Work order — Without the pictures, give every record again exactly.

The records —
== Segment start ==

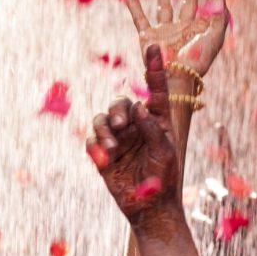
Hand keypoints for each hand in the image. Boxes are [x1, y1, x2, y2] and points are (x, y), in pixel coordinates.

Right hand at [89, 46, 184, 229]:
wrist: (149, 208)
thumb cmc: (163, 180)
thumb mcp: (164, 152)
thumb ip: (153, 128)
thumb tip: (138, 106)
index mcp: (157, 121)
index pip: (155, 90)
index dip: (154, 68)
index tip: (153, 46)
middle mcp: (136, 126)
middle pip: (121, 103)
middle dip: (118, 110)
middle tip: (121, 125)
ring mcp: (118, 140)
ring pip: (102, 120)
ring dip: (104, 130)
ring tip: (111, 147)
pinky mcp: (103, 156)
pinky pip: (92, 141)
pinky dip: (95, 146)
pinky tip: (103, 157)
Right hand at [126, 0, 229, 87]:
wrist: (174, 79)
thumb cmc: (197, 62)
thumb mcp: (214, 37)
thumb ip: (219, 16)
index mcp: (199, 29)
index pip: (207, 5)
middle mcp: (182, 29)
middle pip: (187, 3)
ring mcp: (164, 32)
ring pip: (164, 8)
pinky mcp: (147, 38)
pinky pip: (139, 20)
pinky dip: (134, 8)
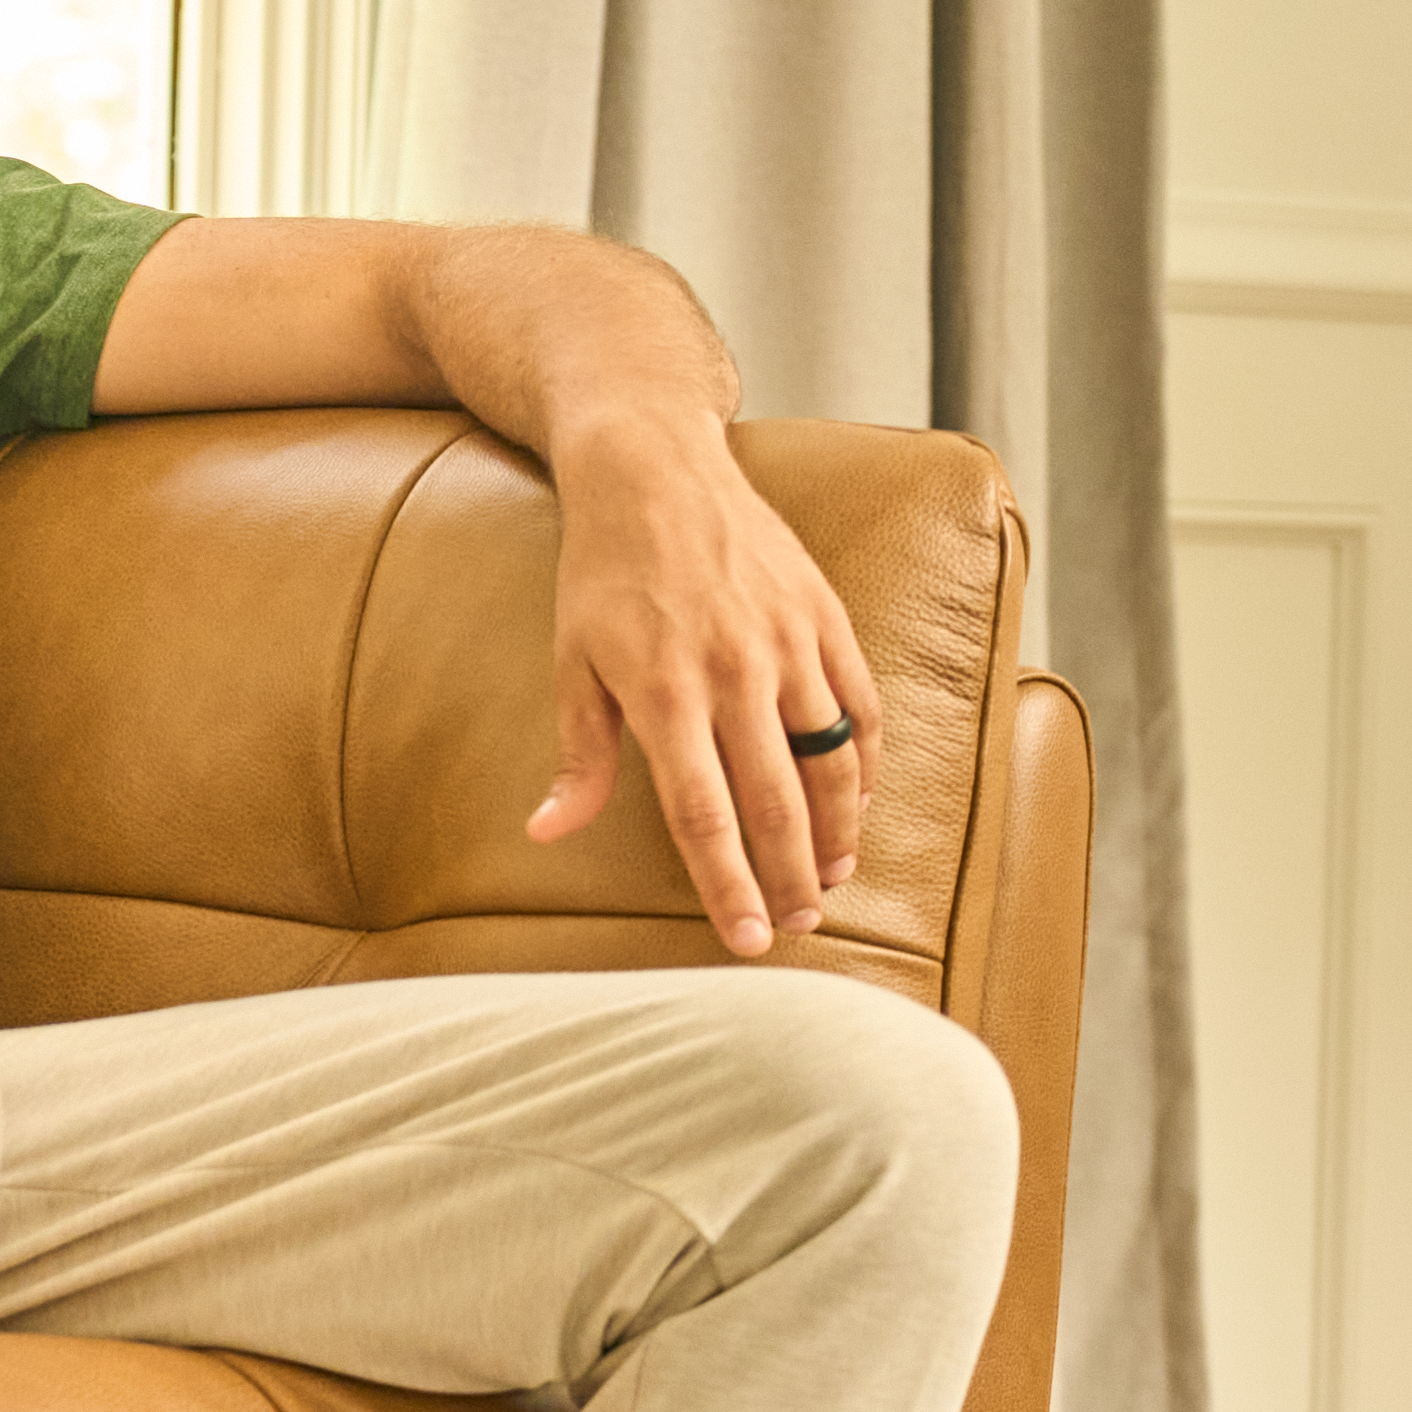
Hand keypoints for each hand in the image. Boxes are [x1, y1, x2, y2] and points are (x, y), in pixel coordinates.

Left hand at [519, 424, 876, 954]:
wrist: (654, 469)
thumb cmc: (601, 574)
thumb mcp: (572, 663)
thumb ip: (578, 757)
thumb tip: (548, 833)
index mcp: (665, 694)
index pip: (704, 816)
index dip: (728, 886)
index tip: (748, 941)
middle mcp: (736, 672)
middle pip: (776, 802)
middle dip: (790, 878)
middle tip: (799, 928)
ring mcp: (789, 642)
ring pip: (831, 761)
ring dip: (838, 830)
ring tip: (831, 878)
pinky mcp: (824, 615)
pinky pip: (859, 706)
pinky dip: (863, 763)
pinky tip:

== Segment end ==

Result for this task —
Hand keypoints for each hand in the image. Boxes are [x1, y1, x2, y2] and points are (x, y), in pixel coordinates.

Right hand at [89, 46, 184, 229]:
wrist: (149, 208)
thumb cmc: (163, 180)
thumb mcp: (164, 152)
thumb ip: (153, 128)
thumb tip: (138, 106)
index mcp: (157, 121)
index pip: (155, 90)
index dip: (154, 68)
index tip: (153, 46)
middle mcp: (136, 126)
middle pip: (121, 103)
middle dip: (118, 110)
middle tip: (121, 125)
ring mcp: (118, 140)
ring pip: (102, 120)
ring dip: (104, 130)
ring tip: (111, 147)
pinky mcp: (103, 156)
pinky pip: (92, 141)
pinky dip: (95, 146)
pinky tip: (103, 157)
Right hand at [126, 0, 229, 87]:
wrist: (174, 79)
thumb cmc: (197, 62)
thumb mcp: (214, 37)
thumb ip: (219, 16)
index mcp: (199, 29)
index pip: (207, 5)
middle mcp: (182, 29)
middle pip: (187, 3)
ring mcp: (164, 32)
ring pip: (164, 8)
pinky mcp: (147, 38)
pinky pip: (139, 20)
pinky dip: (134, 8)
Hand keypoints for each hand in the image. Boxes are [x1, y1, x2, y2] and points are (x, y), in pixel coordinates.

Left hand at [519, 424, 876, 954]:
wrist: (654, 469)
thumb cmc: (601, 574)
thumb mcp: (572, 663)
thumb ip: (578, 757)
thumb tip: (548, 833)
index mcp: (665, 694)
index pip: (704, 816)
index dip: (728, 886)
index tip: (748, 941)
middle mcp: (736, 672)
middle pip: (776, 802)
middle dip: (790, 878)
middle tip: (799, 928)
ring mcp: (789, 642)
ring pip: (831, 761)
ring dip: (838, 830)
ring tip: (831, 878)
pinky mcp: (824, 615)
pinky pip: (859, 706)
pinky dip: (863, 763)
pinky tip:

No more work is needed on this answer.